• WHAT THE TASK REQUIRES:
Can you retype each line of the entries below word for word, leaving out the pictures?

── AVAILABLE DATA

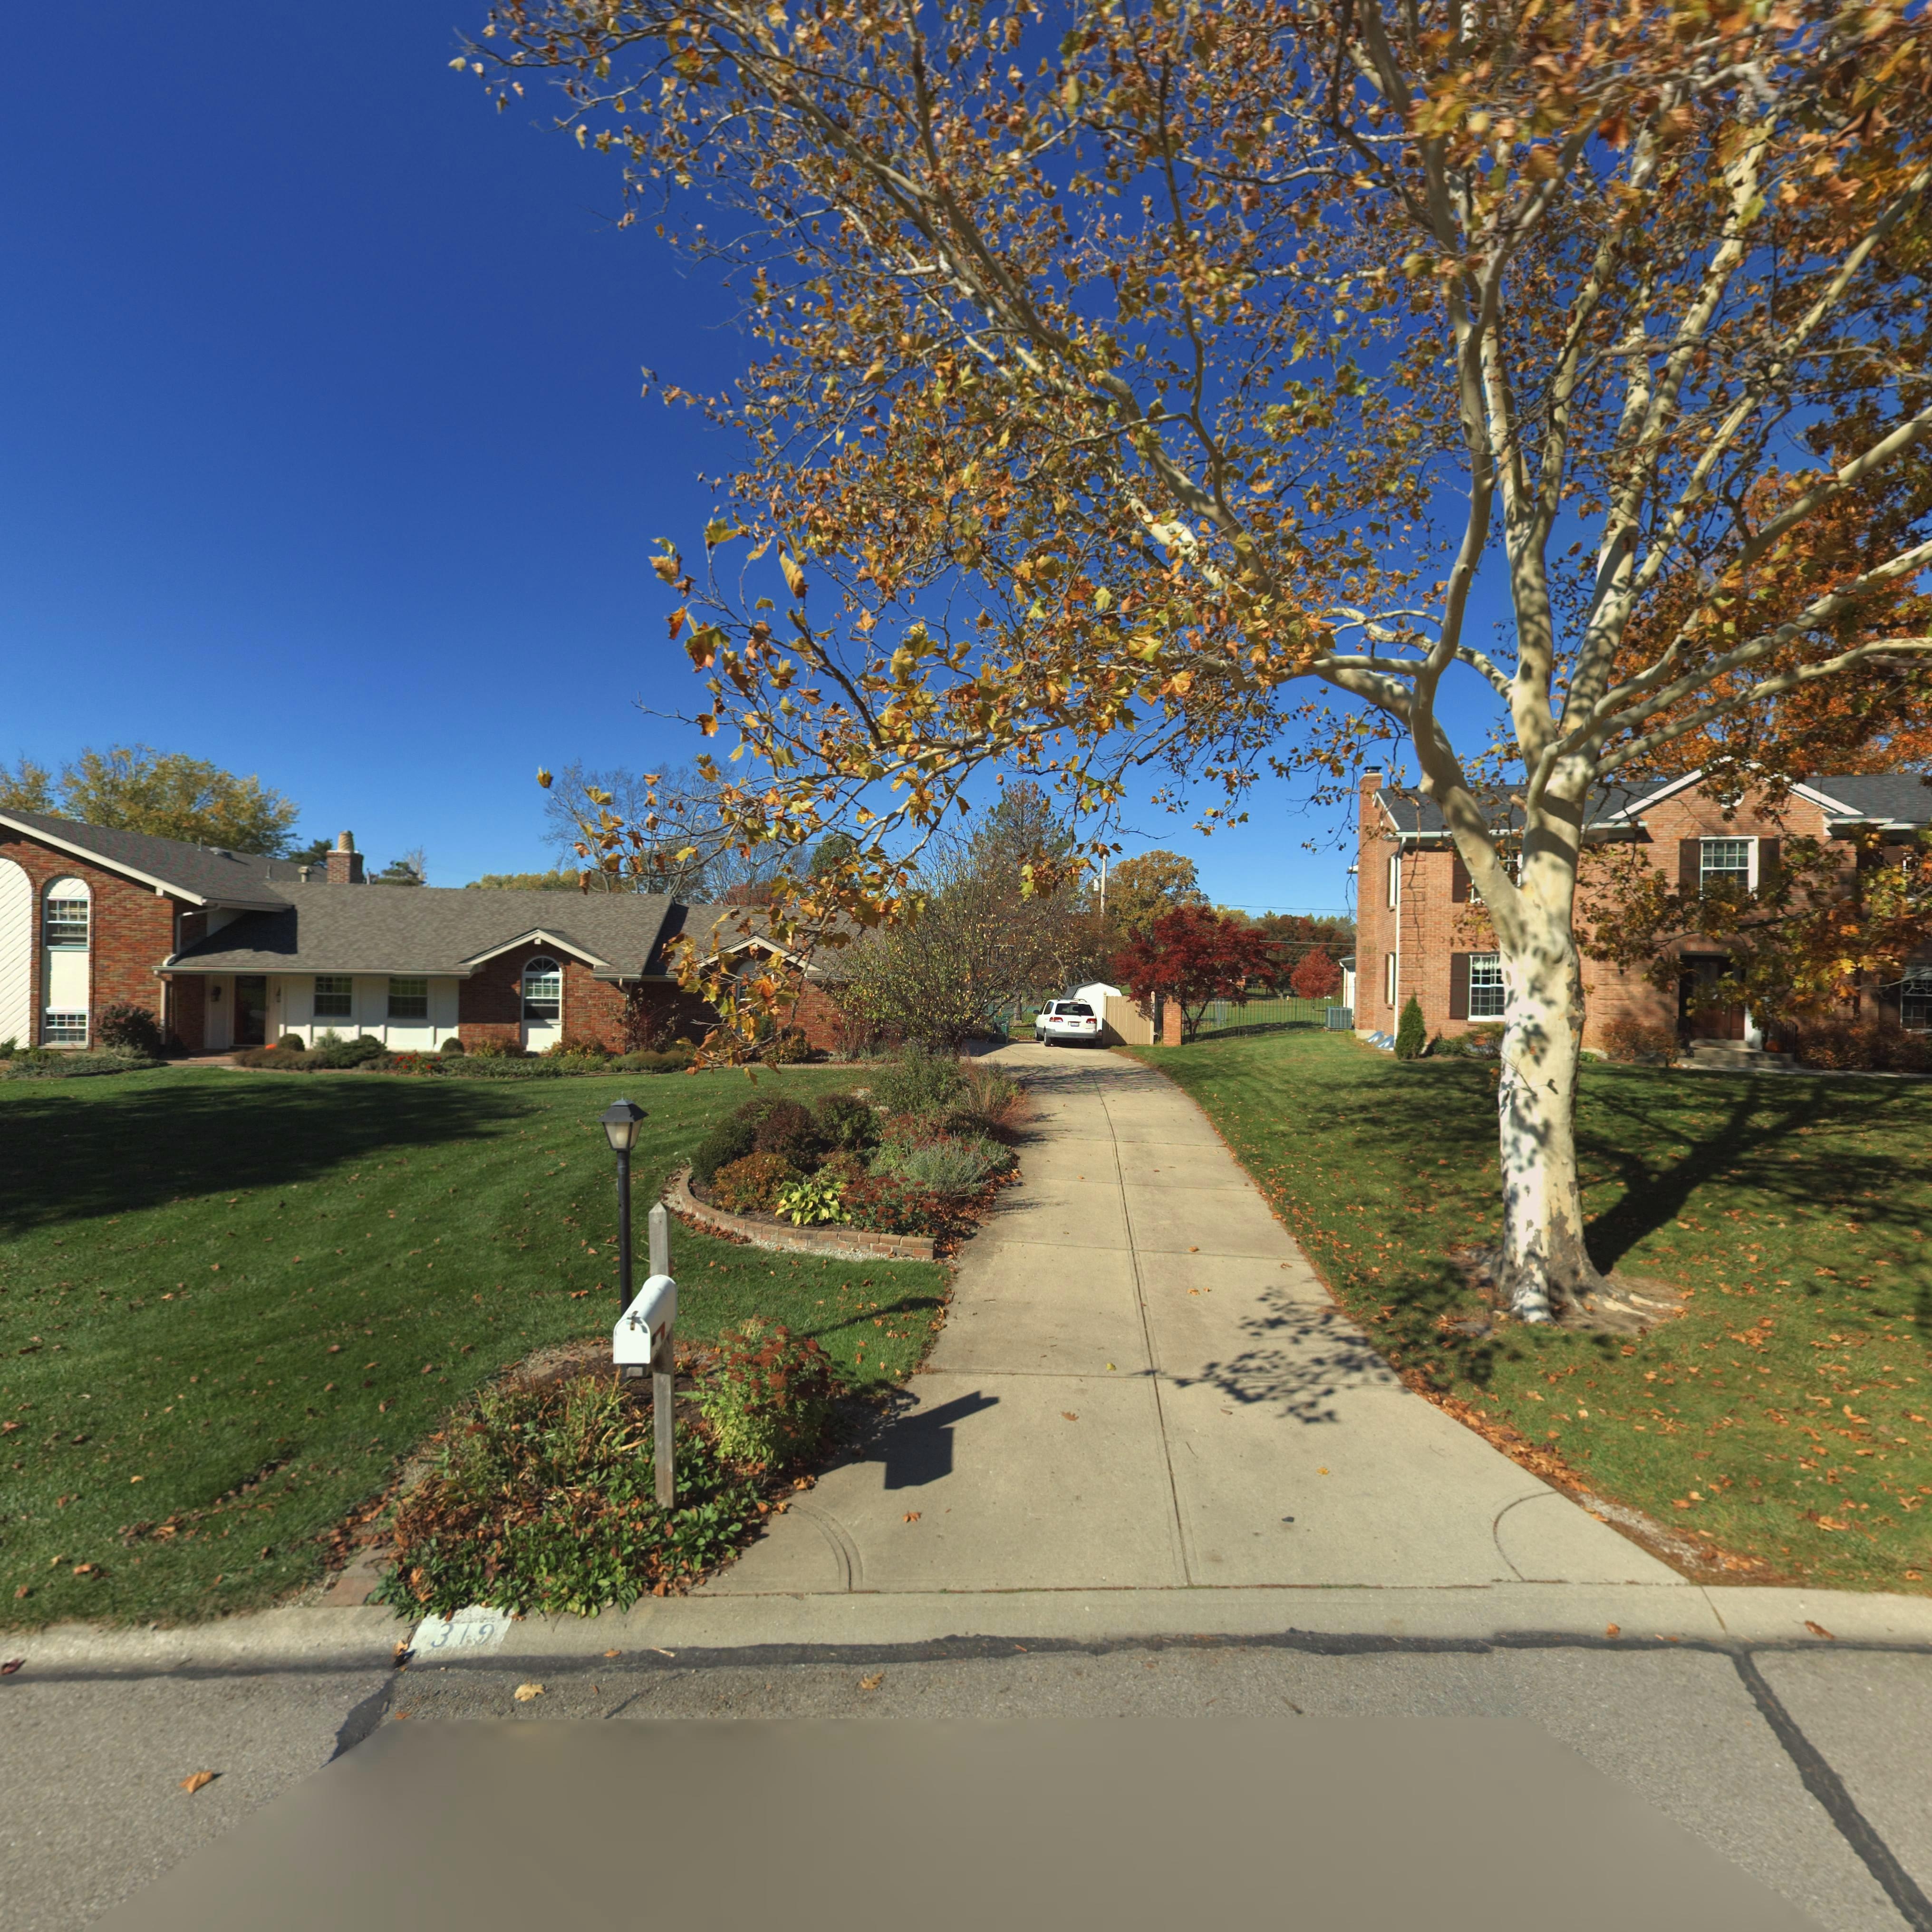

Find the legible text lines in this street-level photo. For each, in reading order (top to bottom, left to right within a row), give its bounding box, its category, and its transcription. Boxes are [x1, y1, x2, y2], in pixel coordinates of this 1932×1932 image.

[429, 1622, 497, 1650] StreetNumber: 319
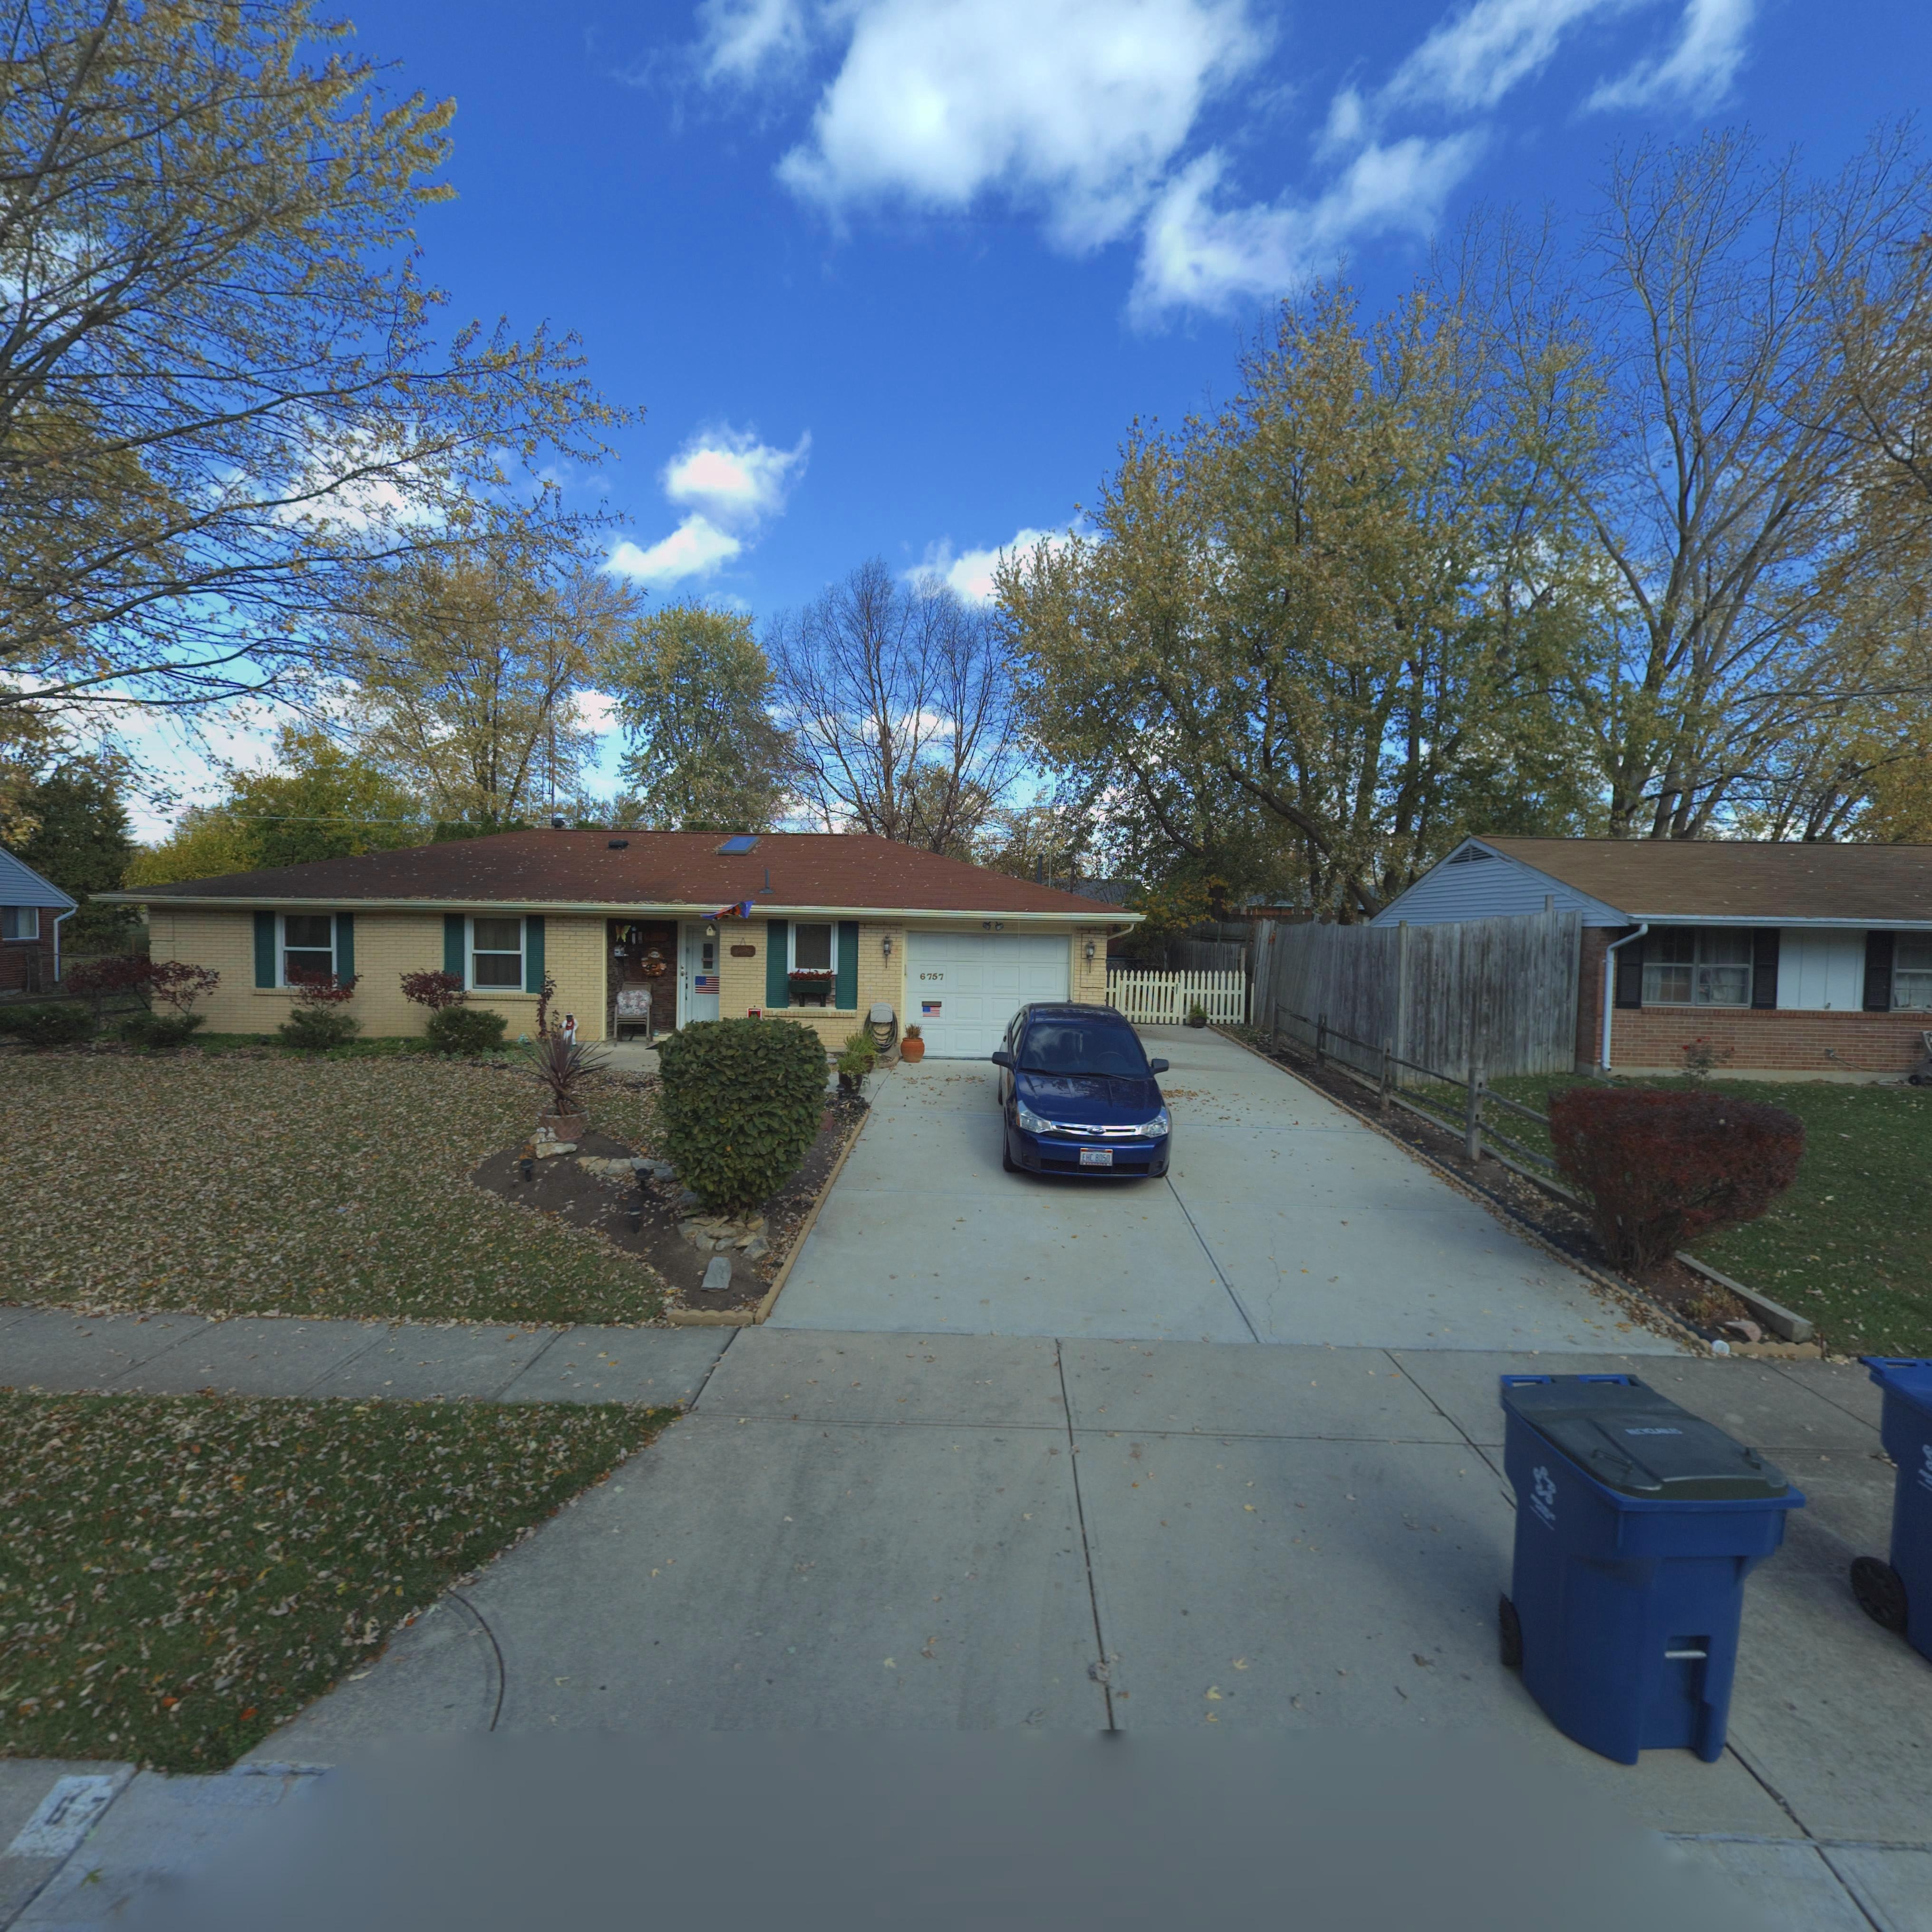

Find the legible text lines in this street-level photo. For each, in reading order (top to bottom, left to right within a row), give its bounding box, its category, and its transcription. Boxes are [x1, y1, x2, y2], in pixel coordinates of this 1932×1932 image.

[919, 973, 944, 981] StreetNumber: 6757
[39, 1793, 111, 1829] StreetNumber: 67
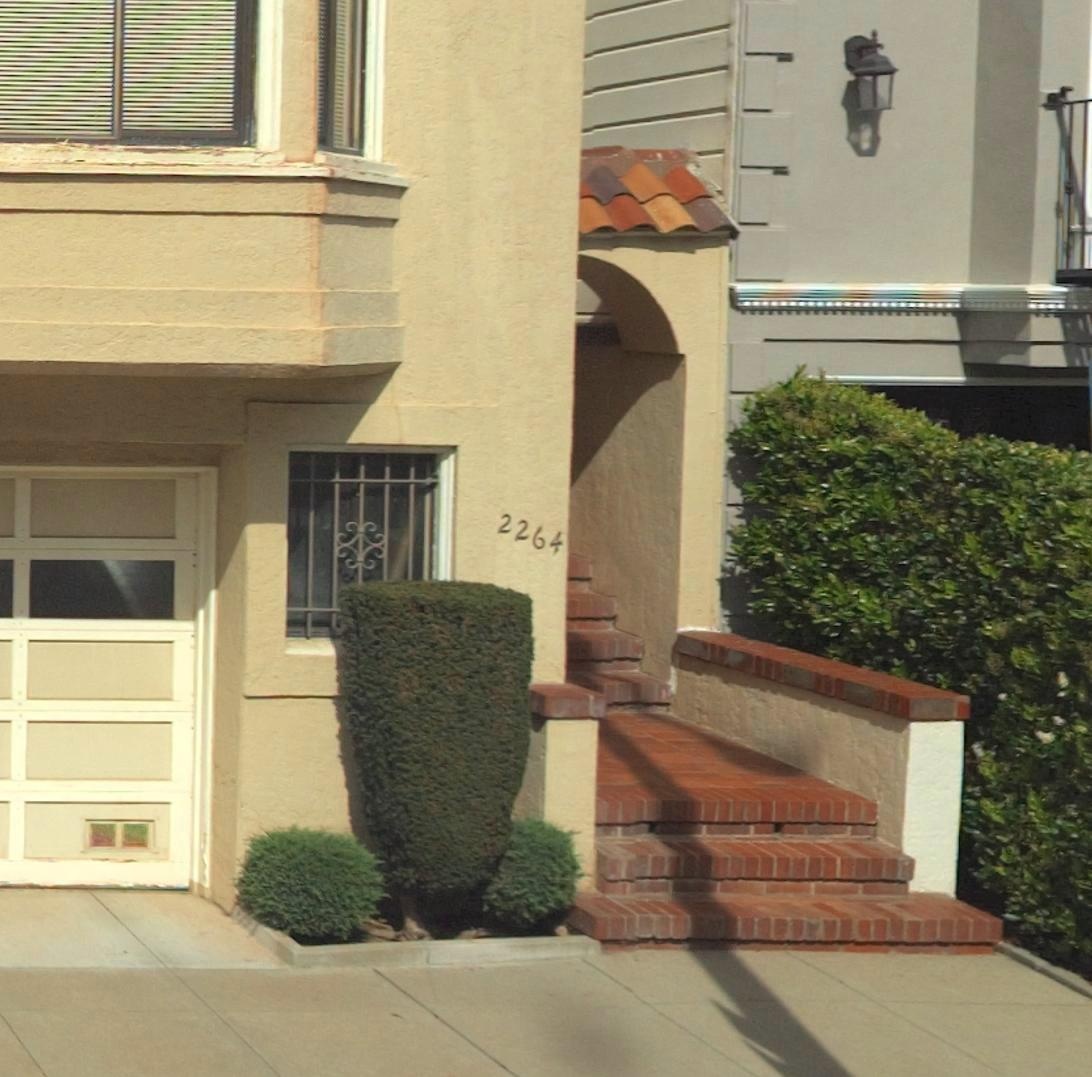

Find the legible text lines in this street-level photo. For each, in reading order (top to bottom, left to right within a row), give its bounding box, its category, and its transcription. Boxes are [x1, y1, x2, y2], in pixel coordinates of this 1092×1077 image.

[493, 511, 566, 560] StreetNumber: 2264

────

• SOLUTION:
Find the legible text lines in this street-level photo. For each, in reading order (top to bottom, left to right within a row), give its bounding box, its category, and its transcription. Boxes are [x1, y1, x2, y2], in pixel coordinates of this 1932×1932 image.

[429, 1622, 497, 1650] StreetNumber: 319

Find the legible text lines in this street-level photo. For each, in reading order (top to bottom, left to right within a row), give its bounding box, its category, and its transcription. Boxes are [x1, y1, x2, y2], in pixel coordinates of this 1932×1932 image.

[919, 973, 944, 981] StreetNumber: 6757
[39, 1793, 111, 1829] StreetNumber: 67

Find the legible text lines in this street-level photo. For each, in reading order (top to bottom, left to right within a row), give its bounding box, its category, and its transcription. Boxes are [x1, y1, x2, y2], in pixel coordinates of this 1092×1077 image.

[493, 511, 566, 560] StreetNumber: 2264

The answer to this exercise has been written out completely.